* Task brief
All lines holding the word "below" should be located in the records and copied.

* Dataset records
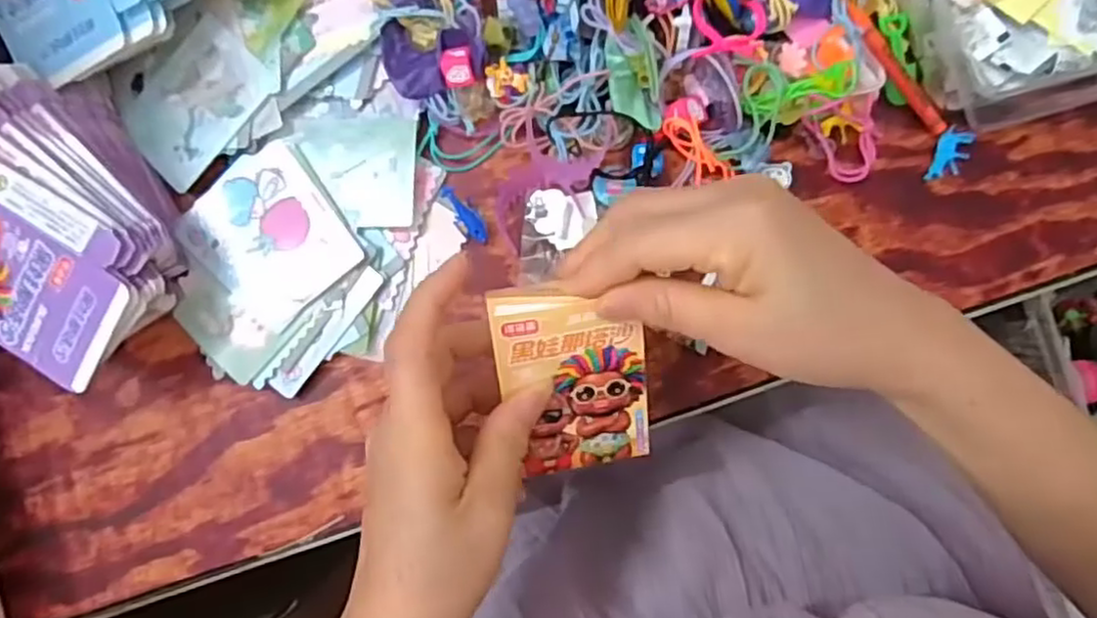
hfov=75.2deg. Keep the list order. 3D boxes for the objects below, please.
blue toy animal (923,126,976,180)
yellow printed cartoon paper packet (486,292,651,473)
[{"bbox_3d":[0.227,-0.086,0.401,0.017,0.009,0.029,16,88,3],"label":"blue toy animal"},{"bbox_3d":[0.012,0.033,0.319,0.065,0.007,0.093,-9,118,-6],"label":"yellow printed cartoon paper packet"}]

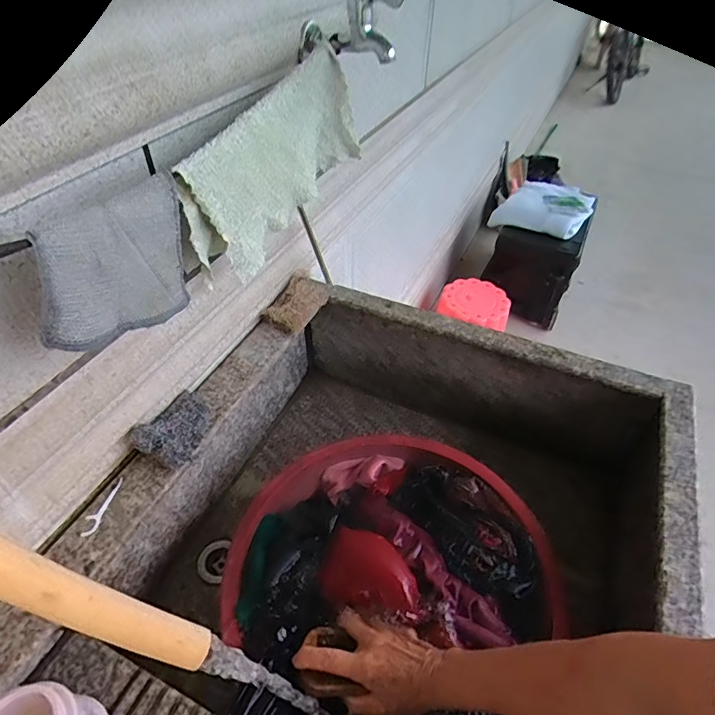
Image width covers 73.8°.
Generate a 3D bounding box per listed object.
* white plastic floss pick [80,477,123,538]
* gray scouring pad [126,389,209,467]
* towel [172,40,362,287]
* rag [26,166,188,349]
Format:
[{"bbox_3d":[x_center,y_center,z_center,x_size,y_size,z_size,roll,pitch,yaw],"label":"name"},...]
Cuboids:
[{"bbox_3d":[-0.271,0.157,0.507,0.016,0.004,0.067,8,46,5],"label":"white plastic floss pick"},{"bbox_3d":[-0.211,0.081,0.559,0.063,0.022,0.094,47,38,-12],"label":"gray scouring pad"},{"bbox_3d":[-0.083,-0.208,0.526,0.052,0.157,0.279,18,48,15],"label":"towel"},{"bbox_3d":[-0.187,-0.068,0.382,0.017,0.108,0.149,21,48,17],"label":"rag"}]

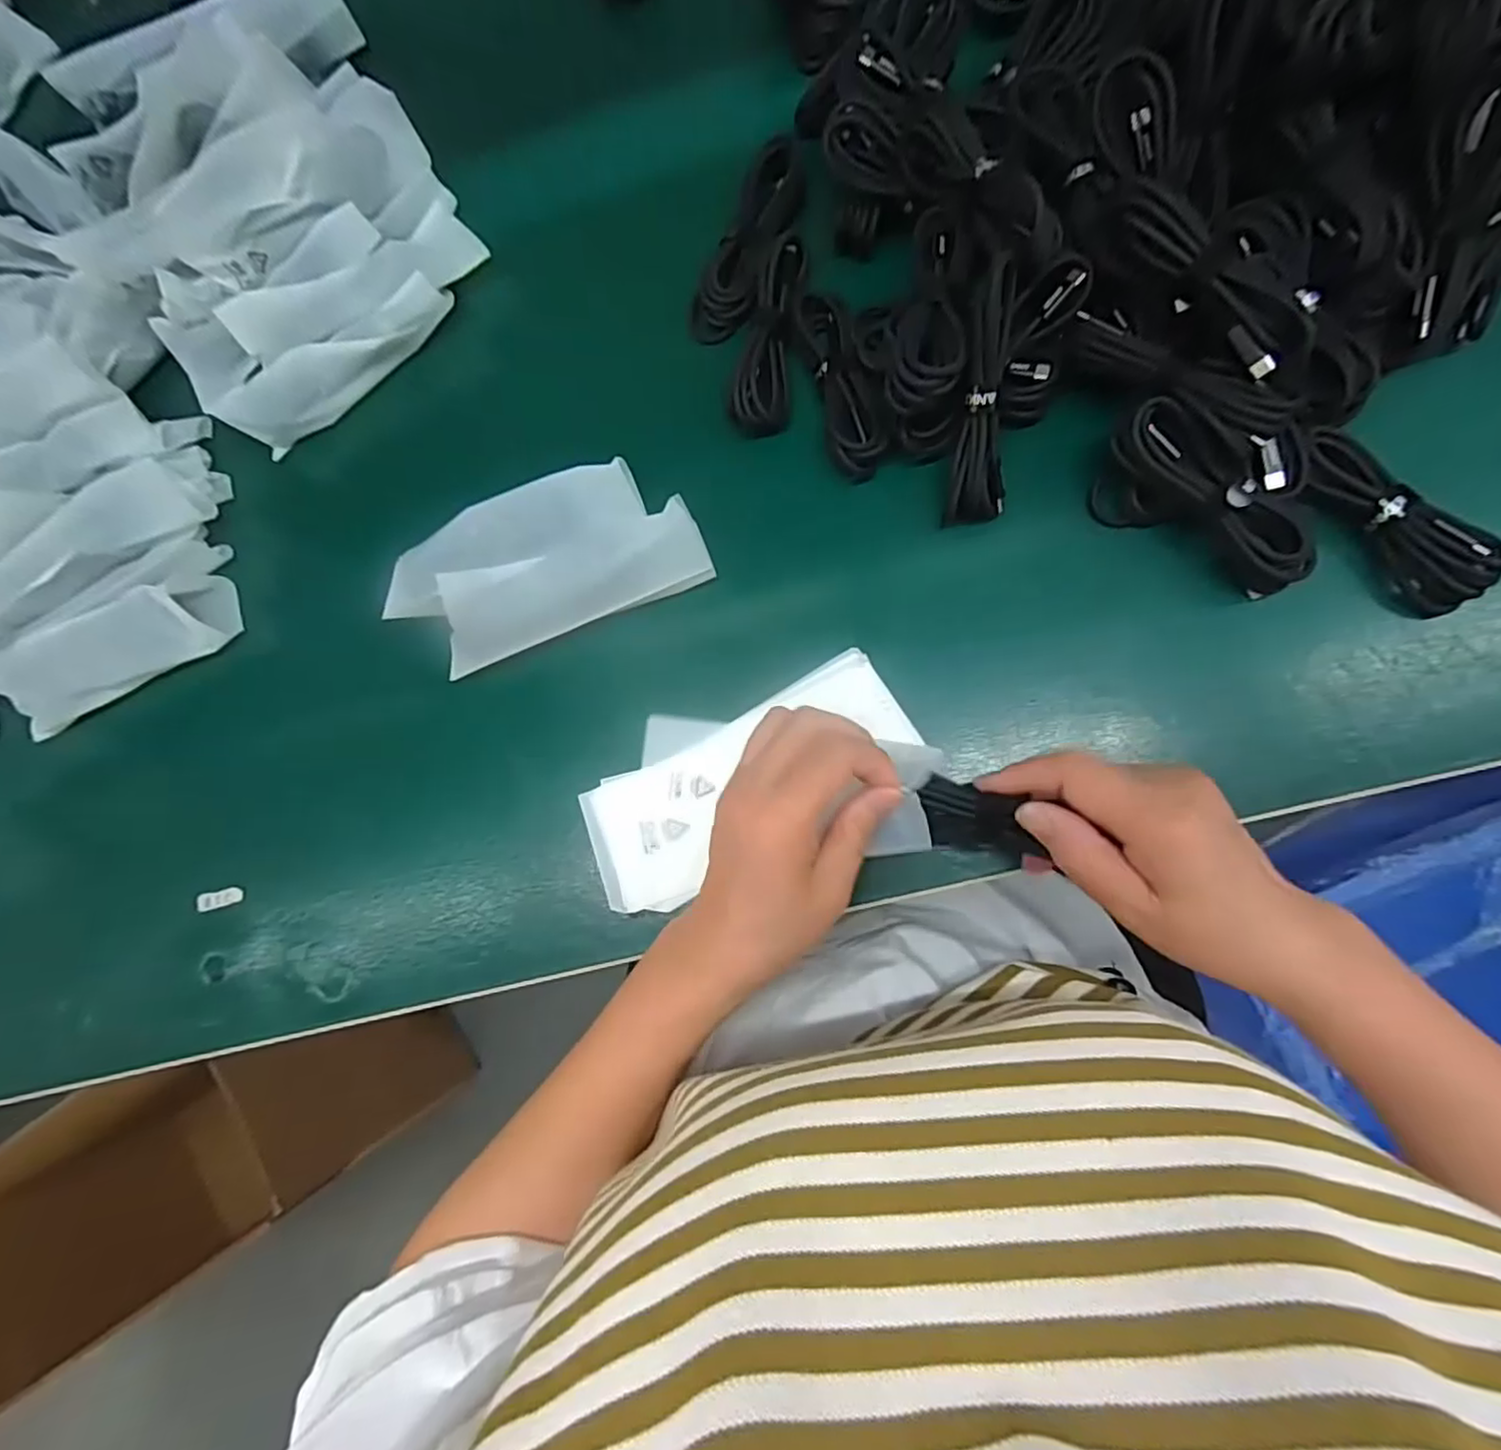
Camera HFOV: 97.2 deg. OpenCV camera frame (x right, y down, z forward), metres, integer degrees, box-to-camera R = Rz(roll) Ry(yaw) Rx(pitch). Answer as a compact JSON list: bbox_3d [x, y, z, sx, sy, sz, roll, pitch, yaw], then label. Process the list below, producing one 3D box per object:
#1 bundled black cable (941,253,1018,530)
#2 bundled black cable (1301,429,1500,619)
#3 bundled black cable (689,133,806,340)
[{"bbox_3d":[0.116,-0.158,0.324,0.029,0.019,0.115,1,119,7],"label":"bundled black cable"},{"bbox_3d":[0.305,-0.099,0.313,0.039,0.021,0.102,-39,79,1],"label":"bundled black cable"},{"bbox_3d":[-0.001,-0.286,0.390,0.032,0.024,0.116,25,86,10],"label":"bundled black cable"}]

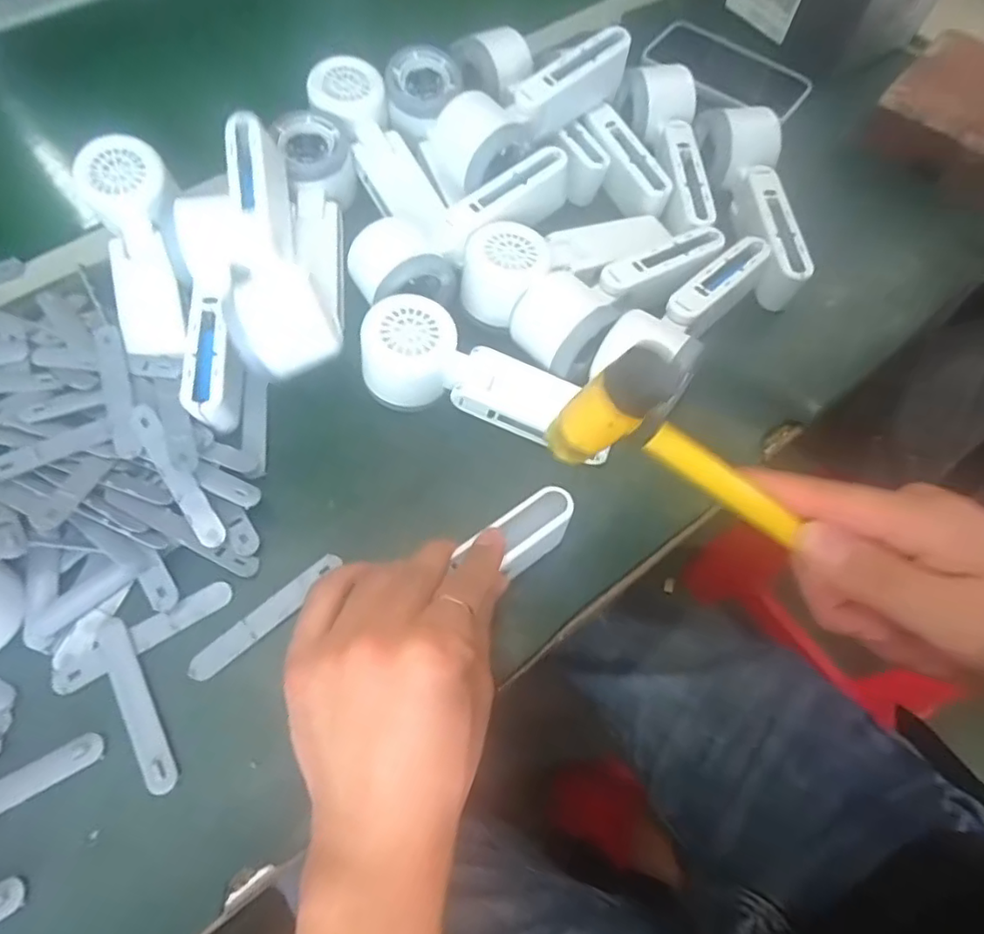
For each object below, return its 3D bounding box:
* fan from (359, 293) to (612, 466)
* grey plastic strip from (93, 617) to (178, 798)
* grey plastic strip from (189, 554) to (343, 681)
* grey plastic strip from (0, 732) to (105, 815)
[{"bbox_3d":[-0.003,-0.057,0.387,0.153,0.051,0.053,16,64,6],"label":"fan"},{"bbox_3d":[-0.184,0.122,0.321,0.016,0.004,0.092,-27,68,-14],"label":"grey plastic strip"},{"bbox_3d":[-0.123,0.082,0.344,0.094,0.006,0.014,-38,71,-18],"label":"grey plastic strip"},{"bbox_3d":[-0.239,0.159,0.304,0.092,0.004,0.016,-27,67,-14],"label":"grey plastic strip"}]

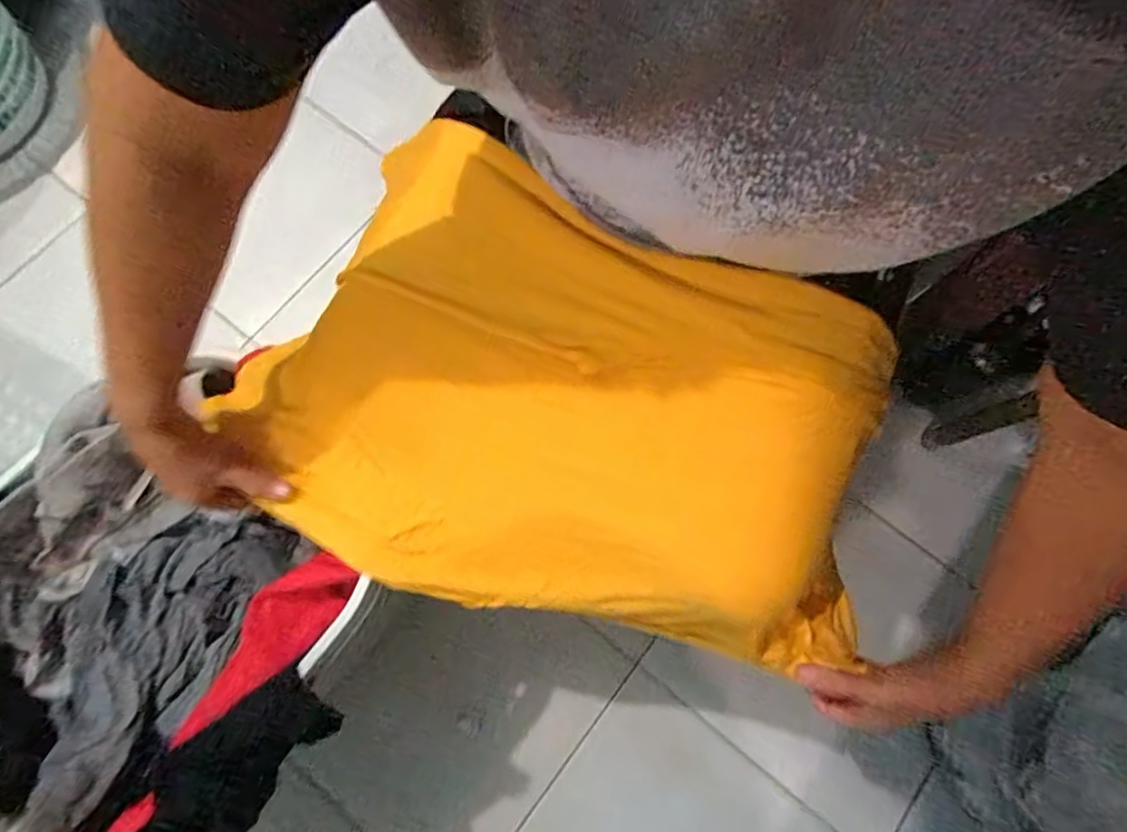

* Solved problem
hfov=75.2deg. Keep the list order. 3D boxes for the objects below, please.
Camera HFOV: 97.2 deg. OpenCV camera frame (x right, y down, z forward), metres, integer degrees, box-to-camera R = Rz(roll) Ry(yaw) Rx(pitch). Answer as a compact JSON list: bbox_3d [x, y, z, sx, sy, sz, roll, pitch, yaw], then label. Process the list below, producing one 3D box per object:
For each object below, return its 3D bounding box:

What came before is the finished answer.